Source records
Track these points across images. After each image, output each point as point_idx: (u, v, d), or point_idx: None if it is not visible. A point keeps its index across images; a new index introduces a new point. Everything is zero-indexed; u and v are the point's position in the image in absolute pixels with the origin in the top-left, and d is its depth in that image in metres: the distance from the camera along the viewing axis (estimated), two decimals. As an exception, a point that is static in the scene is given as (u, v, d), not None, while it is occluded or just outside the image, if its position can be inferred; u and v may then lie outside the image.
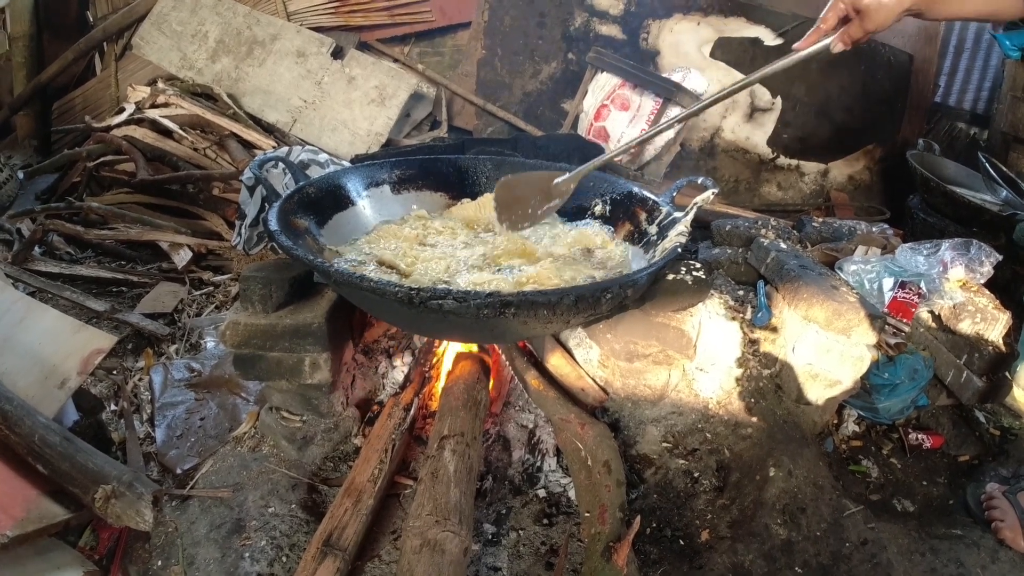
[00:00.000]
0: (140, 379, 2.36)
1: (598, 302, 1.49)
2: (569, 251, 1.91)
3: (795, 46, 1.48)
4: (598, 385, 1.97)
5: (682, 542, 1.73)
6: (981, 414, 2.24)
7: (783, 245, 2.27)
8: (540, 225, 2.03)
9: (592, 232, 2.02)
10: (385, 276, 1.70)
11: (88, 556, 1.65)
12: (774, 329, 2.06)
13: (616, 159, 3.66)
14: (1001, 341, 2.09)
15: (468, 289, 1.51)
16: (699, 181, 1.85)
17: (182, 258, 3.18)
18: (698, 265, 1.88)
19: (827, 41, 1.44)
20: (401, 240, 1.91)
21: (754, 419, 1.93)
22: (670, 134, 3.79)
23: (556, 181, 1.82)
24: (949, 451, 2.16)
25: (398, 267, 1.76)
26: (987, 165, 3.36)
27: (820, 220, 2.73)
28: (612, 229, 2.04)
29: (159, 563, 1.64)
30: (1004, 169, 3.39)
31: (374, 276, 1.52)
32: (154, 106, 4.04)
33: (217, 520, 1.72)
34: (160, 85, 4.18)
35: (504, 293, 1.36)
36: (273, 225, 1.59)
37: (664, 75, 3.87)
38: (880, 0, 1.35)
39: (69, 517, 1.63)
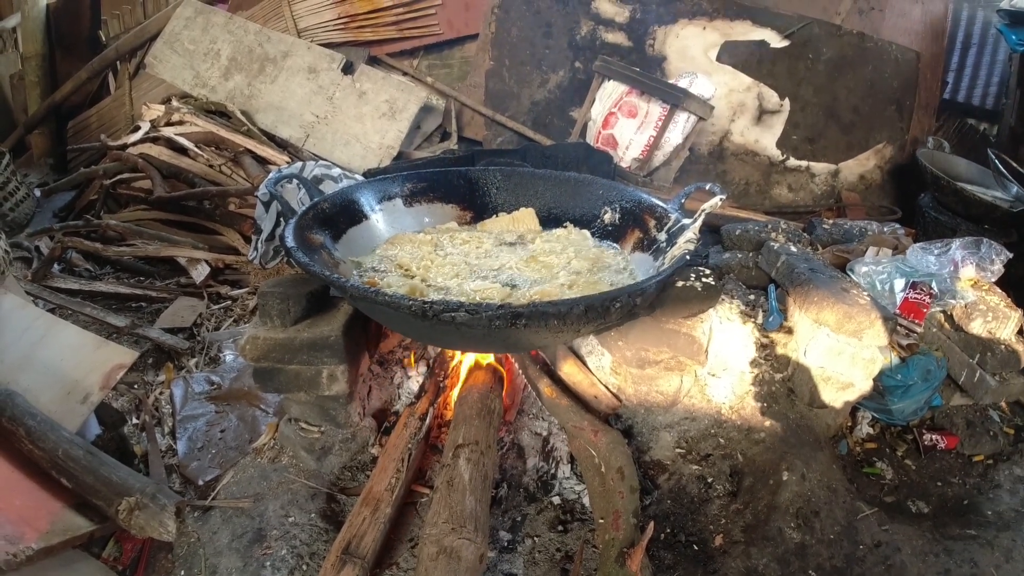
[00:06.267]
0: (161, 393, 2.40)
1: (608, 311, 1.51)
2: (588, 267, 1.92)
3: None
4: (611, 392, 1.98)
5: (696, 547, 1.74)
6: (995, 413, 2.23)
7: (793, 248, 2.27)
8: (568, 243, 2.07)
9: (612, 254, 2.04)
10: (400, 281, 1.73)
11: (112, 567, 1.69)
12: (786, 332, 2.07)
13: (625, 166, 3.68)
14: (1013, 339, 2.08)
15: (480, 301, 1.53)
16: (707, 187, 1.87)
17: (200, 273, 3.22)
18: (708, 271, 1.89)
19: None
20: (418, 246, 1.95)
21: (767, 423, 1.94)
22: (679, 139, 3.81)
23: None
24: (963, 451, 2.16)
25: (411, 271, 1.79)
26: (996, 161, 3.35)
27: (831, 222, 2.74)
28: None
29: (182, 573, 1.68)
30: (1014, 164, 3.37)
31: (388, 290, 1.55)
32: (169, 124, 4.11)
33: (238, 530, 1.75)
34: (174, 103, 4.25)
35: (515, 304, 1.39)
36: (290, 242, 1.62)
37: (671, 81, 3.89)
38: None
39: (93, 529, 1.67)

* [Task]:
Transcribe each line above verbatim, with the pictures left out.

* [Solution to this problem]:
Track these points across images. After each image, output each point as point_idx: (u, v, d), or point_idx: None if it is not visible. A point keeps its index across images; a new index introduces a new point. Everything is zero-indexed; u and v are the point's position in the image in absolute pixels with the origin in the top-left, and d is its depth in that image in metres: the distance from the camera along the viewing axis (estimated), two decimals. As an exception, a point that is static in the scene is given as (u, v, d), not None, while it is occluded or just outside the image, if its position can be inferred; u and v may then lie outside the image.
[00:00.000]
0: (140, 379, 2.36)
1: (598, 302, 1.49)
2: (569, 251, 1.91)
3: (795, 46, 1.48)
4: (598, 385, 1.97)
5: (682, 542, 1.73)
6: (981, 414, 2.24)
7: (783, 245, 2.27)
8: (540, 225, 2.03)
9: (592, 232, 2.02)
10: (385, 276, 1.70)
11: (88, 556, 1.65)
12: (774, 329, 2.06)
13: (616, 159, 3.66)
14: (1001, 341, 2.09)
15: (468, 289, 1.51)
16: (699, 181, 1.85)
17: (182, 258, 3.18)
18: (698, 265, 1.88)
19: (827, 41, 1.44)
20: (401, 240, 1.91)
21: (754, 419, 1.93)
22: (670, 134, 3.79)
23: (556, 181, 1.82)
24: (949, 451, 2.16)
25: (398, 267, 1.76)
26: (987, 165, 3.36)
27: (820, 220, 2.73)
28: (612, 229, 2.04)
29: (159, 563, 1.64)
30: (1004, 169, 3.39)
31: (374, 276, 1.52)
32: (154, 106, 4.04)
33: (217, 520, 1.72)
34: (160, 85, 4.18)
35: (504, 293, 1.36)
36: (273, 225, 1.59)
37: (664, 75, 3.87)
38: (880, 0, 1.35)
39: (69, 517, 1.63)
[00:06.267]
0: (161, 393, 2.40)
1: (608, 311, 1.51)
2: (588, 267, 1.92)
3: None
4: (611, 392, 1.98)
5: (696, 547, 1.74)
6: (995, 413, 2.23)
7: (793, 248, 2.27)
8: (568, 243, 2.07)
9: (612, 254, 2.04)
10: (400, 281, 1.73)
11: (112, 567, 1.69)
12: (786, 332, 2.07)
13: (625, 166, 3.68)
14: (1013, 339, 2.08)
15: (480, 301, 1.53)
16: (707, 187, 1.87)
17: (200, 273, 3.22)
18: (708, 271, 1.89)
19: None
20: (418, 246, 1.95)
21: (767, 423, 1.94)
22: (679, 139, 3.81)
23: None
24: (963, 451, 2.16)
25: (411, 271, 1.79)
26: (996, 161, 3.35)
27: (831, 222, 2.74)
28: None
29: (182, 573, 1.68)
30: (1014, 164, 3.37)
31: (388, 290, 1.55)
32: (169, 124, 4.11)
33: (238, 530, 1.75)
34: (174, 103, 4.25)
35: (515, 304, 1.39)
36: (290, 242, 1.62)
37: (671, 81, 3.89)
38: None
39: (93, 529, 1.67)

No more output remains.